Much of the music played is marked by a distinctly English character with various melodic and rhythmic quirks, and occasional bittersweet harmonies. This was certainly so in the opening Fantasia by Christopher Gibbons – son of Orlando – with its ascending chromaticisms in the first movement. As with the Suite by Locke, the performers played the music in a flexible tempo, the phrases flowing and ebbing into each other, rather than marking them emphatically. In the case of Matthew Locke there was an organic progression across the four movements by getting continually faster so that the finale was despatched with compelling vivacity. Although this is a ‘saraband’, Richard Egarr explained that Locke’s model was the livelier Spanish ancestor of this form rather than the slower, statelier version known from the suites by Bach and Handel.
In between the two instrumental pieces came a couple of Voluntaries by Gibbons, played by Stephen Farr on the main organ of St George’s. The first seemed marred by a hesitant, plodding performance, but there was a thoughtful delicacy with the flute-like tones of the registrations selected, contrasting with the brighter timbres of the mixtures for the second Voluntary. After Locke, Egarr performed alone music by John Blow, demonstrating a range of contrasting moods as well as technical virtuosity with some well-handled, highly ornamented passages – notes sprinkled around as though they were grains of sugar. In Purcell’s Ground, Egarr span a graceful but sparse melodic line over the arpeggiated bass, to create a bleak wintry mood and a sound that was almost spindly, like a dewy spider’s web swaying in the winter wind.
Two further Voluntaries by Gibbons followed from Farr on the pipe organ. These were played with more confidence than the previous pair, but despite being written for ‘double organ’ – that is, for what was in 17th-century England was the novelty that was simply an organ that had two manuals or divisions – there was little contrast between lines. There followed another Fantasia by Gibbons, the performers creating an atmosphere of airiness and sunshine, for a piece exuding Italianate charm and elegance. Indeed one could have deemed it Corellian, with its considerable use of imitation, were it not that Gibbons was writing before Corelli composed his exemplary Trio-Sonatas. It was particularly in the ‘Allmain’ that the passing back and forth of melodies between the two violins propelled the music’s rhythm and motion.

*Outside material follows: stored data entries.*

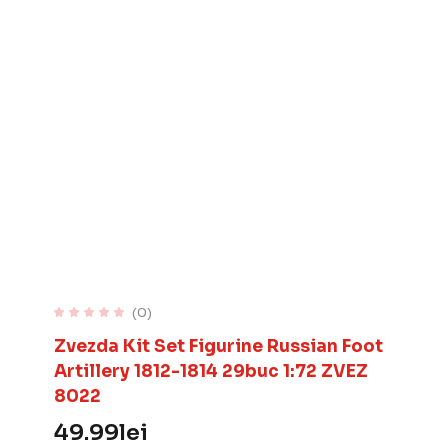
(0)
Zvezda Kit Set Figurine Russian Foot
Artillery 1812-1814 29buc 1:72 ZVEZ
8022
49.99
lei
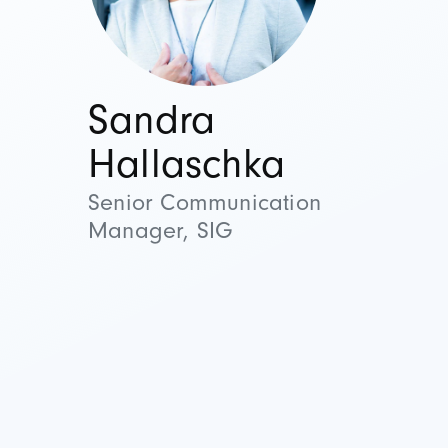
Sandra
Hallaschka
Senior Communication
Manager, SIG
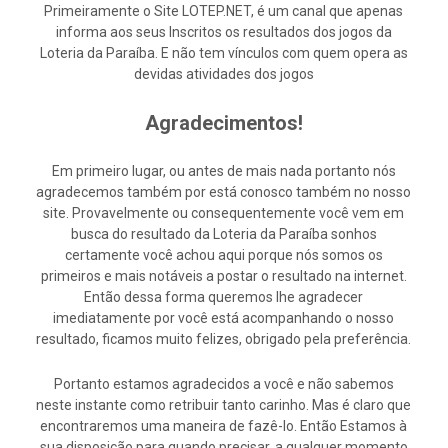
Primeiramente o Site LOTEP.NET, é um canal que apenas
informa aos seus Inscritos os resultados dos jogos da
Loteria da Paraíba. E não tem vínculos com quem opera as
devidas atividades dos jogos
Agradecimentos!
Em primeiro lugar, ou antes de mais nada portanto nós
agradecemos também por está conosco também no nosso
site. Provavelmente ou consequentemente você vem em
busca do resultado da Loteria da Paraíba sonhos
certamente você achou aqui porque nós somos os
primeiros e mais notáveis a postar o resultado na internet.
Então dessa forma queremos lhe agradecer
imediatamente por você está acompanhando o nosso
resultado, ficamos muito felizes, obrigado pela preferência.
Portanto estamos agradecidos a você e não sabemos
neste instante como retribuir tanto carinho. Mas é claro que
encontraremos uma maneira de fazê-lo. Então Estamos à
sua disposição para quando precisar, a qualquer momento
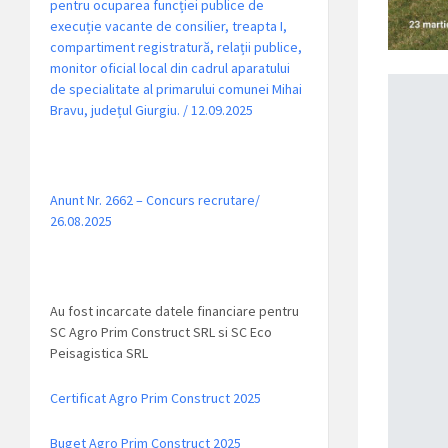
pentru ocuparea funcției publice de
execuție vacante de consilier, treapta I,
compartiment registratură, relații publice,
monitor oficial local din cadrul aparatului
de specialitate al primarului comunei Mihai
Bravu, județul Giurgiu. / 12.09.2025
Anunt Nr. 2662 – Concurs recrutare/
26.08.2025
Au fost incarcate datele financiare pentru
SC Agro Prim Construct SRL si SC Eco
Peisagistica SRL
Certificat Agro Prim Construct 2025
Buget Agro Prim Construct 2025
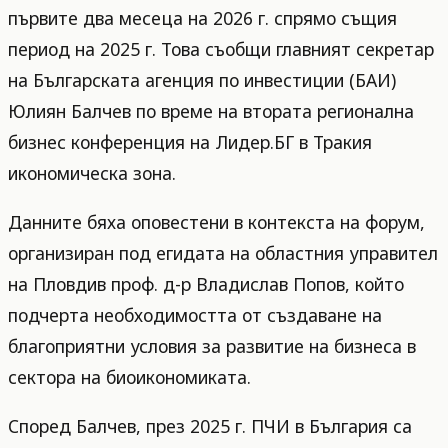
първите два месеца на 2026 г. спрямо същия
период на 2025 г. Това съобщи главният секретар
на Българската агенция по инвестиции (БАИ)
Юлиян Балчев по време на втората регионална
бизнес конференция на Лидер.БГ в Тракия
икономическа зона.
Данните бяха оповестени в контекста на форум,
организиран под егидата на областния управител
на Пловдив проф. д-р Владислав Попов, който
подчерта необходимостта от създаване на
благоприятни условия за развитие на бизнеса в
сектора на биоикономиката.
Според Балчев, през 2025 г. ПЧИ в България са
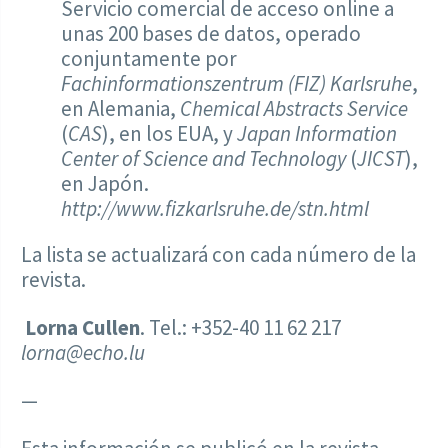
Servicio comercial de acceso online a
unas 200 bases de datos, operado
conjuntamente por
Fachinformationszentrum (FIZ) Karlsruhe
,
en Alemania,
Chemical Abstracts Service
(
CAS
), en los EUA, y
Japan Information
Center of Science and Technology
(
JICST
),
en Japón.
http://www.fizkarlsruhe.de/stn.html
La lista se actualizará con cada número de la
revista.
Lorna Cullen
. Tel.: +352-40 11 62 217
lorna@echo.lu
—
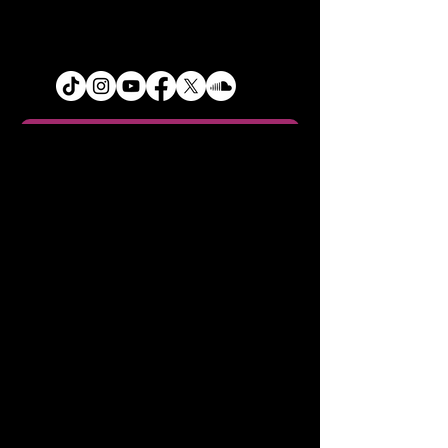
メールで届きます。
購入＝支援（投資）して頂いた楽
次に、共同出版者として音楽著作
曲は、商用利用が可能の音源デー
権を保持する形なりますので、代
タとなります。ご自身のコンテン
表出版社である株式会社ブラッシ
ツ利用としてもご活用ください。
ュミュージック（プラットフォー
商用利用についての詳細はこちら
ム運営会社）から契約書がメール
のURLよりご確認ください。
プレミアムメンバーになる！！
にて届きます。内容をご確認いた
また、プラットフォーム運営をし
だき署名を頂くことにより正式に
ているBRUSH MUISC Inc.では
ZEN ARTIST DATE BASE
楽曲権利の保持が確定致します。
さまざまな楽曲の管理を行なって
１週間に一度、楽曲の成長を見守
ZEN PROJECTS
おります。この楽曲以外での商用
る、アナリティクスデータが定期
利用もご希望であれば、プレミア
CONTENTS HUB / CREATIVE LAB /
的に届くようになります。
ムメンバーになると、複数の楽曲
TUNE MUSIC
また、BRUSH MUSIC Inc.のサ
のが商用利用可能になります。合
イト「会員ページのマイレポー
ABOUT ZEN CONTENTS HUB
わせてご活用くださいませ。
ト」にて四半期に一度届く
メディアについて
/
ライブについて
/
ス
JASRACからの徴収レポートが反
トリーミングについて
/
SOUND SHARES
映されますので著作権印税の分配
について
/
SOUND STOCKについて
金額をご確認頂けます。
分配費用が1万円をこえると引き
ABOUT ZEN CREATIVE LAB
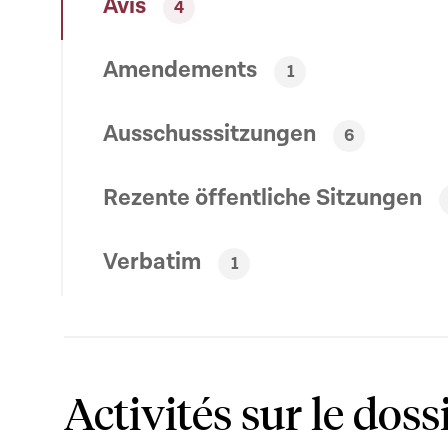
Avis
4
Amendements
1
Ausschusssitzungen
6
Rezente öffentliche Sitzungen
Verbatim
1
Activités sur le doss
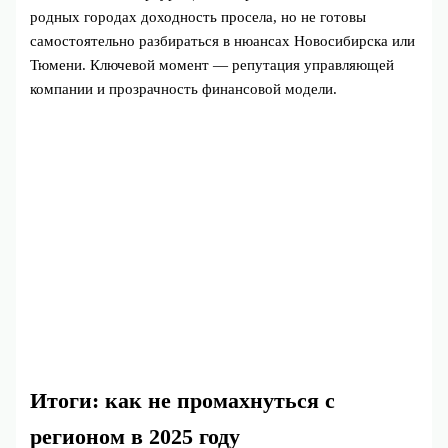
родных городах доходность просела, но не готовы
самостоятельно разбираться в нюансах Новосибирска или
Тюмени. Ключевой момент — репутация управляющей
компании и прозрачность финансовой модели.
Итоги: как не промахнуться с
регионом в 2025 году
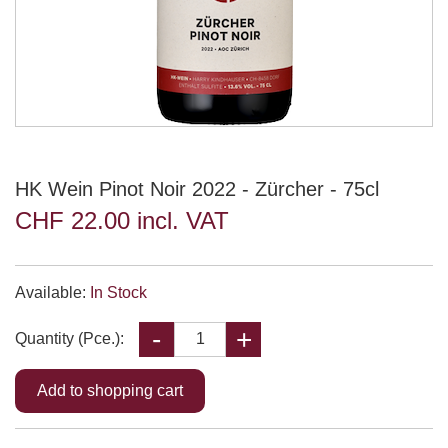
HK Wein Pinot Noir 2022 - Zürcher - 75cl
CHF 22.00 incl. VAT
Available:
In Stock
Quantity (Pce.):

The goal of the programme was reached with Handel’s B flat Trio-Sonata, in which the musicians felt entirely at ease in the seamless, vivacious lines of Handel’s Italianate style. There was notable passion – even anger – in the bass part of the third movement, but the violinists failed to go along with this mood quite so much, missing the opportunity to realise the sighs the music so clearly expresses. There was teasing humour in the finale, between the music’s dramatic pauses, ending a concert that demonstrated that Handel adopted a country which was very far from the musical vacuum it was long thought to have been.